__WHAT THE TASK REQUIRES__: Render each line of the items below as a row in a Markdown table with the columns No. and Text, skipping blank lines and leaving out the pictures.

__DATA TO USE__:
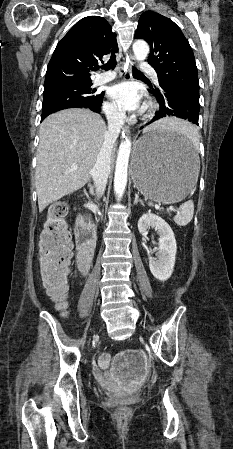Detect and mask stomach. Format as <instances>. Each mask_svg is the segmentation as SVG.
I'll return each mask as SVG.
<instances>
[{
  "mask_svg": "<svg viewBox=\"0 0 233 449\" xmlns=\"http://www.w3.org/2000/svg\"><path fill=\"white\" fill-rule=\"evenodd\" d=\"M199 157L194 145L172 128H149L137 141L131 162L135 187L148 199L171 204L194 188Z\"/></svg>",
  "mask_w": 233,
  "mask_h": 449,
  "instance_id": "obj_1",
  "label": "stomach"
}]
</instances>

__COMPLETE RESPONSE__:
| No. | Text |
|---|---|
| 1 | Detect and mask stomach. Format as <instances>. Each mask_svg is the segmentation as SVG. |
| 2 | I'll return each mask as SVG. |
| 3 | <instances> |
| 4 | [{ |
| 5 |   "mask_svg": "<svg viewBox=\"0 0 233 449\" xmlns=\"http://www.w3.org/2000/svg\"><path fill=\"white\" fill-rule=\"evenodd\" d=\"M199 157L194 145L172 128H149L137 141L131 162L135 187L148 199L171 204L194 188Z\"/></svg>", |
| 6 |   "mask_w": 233, |
| 7 |   "mask_h": 449, |
| 8 |   "instance_id": "obj_1", |
| 9 |   "label": "stomach" |
| 10 | }] |
| 11 | </instances> |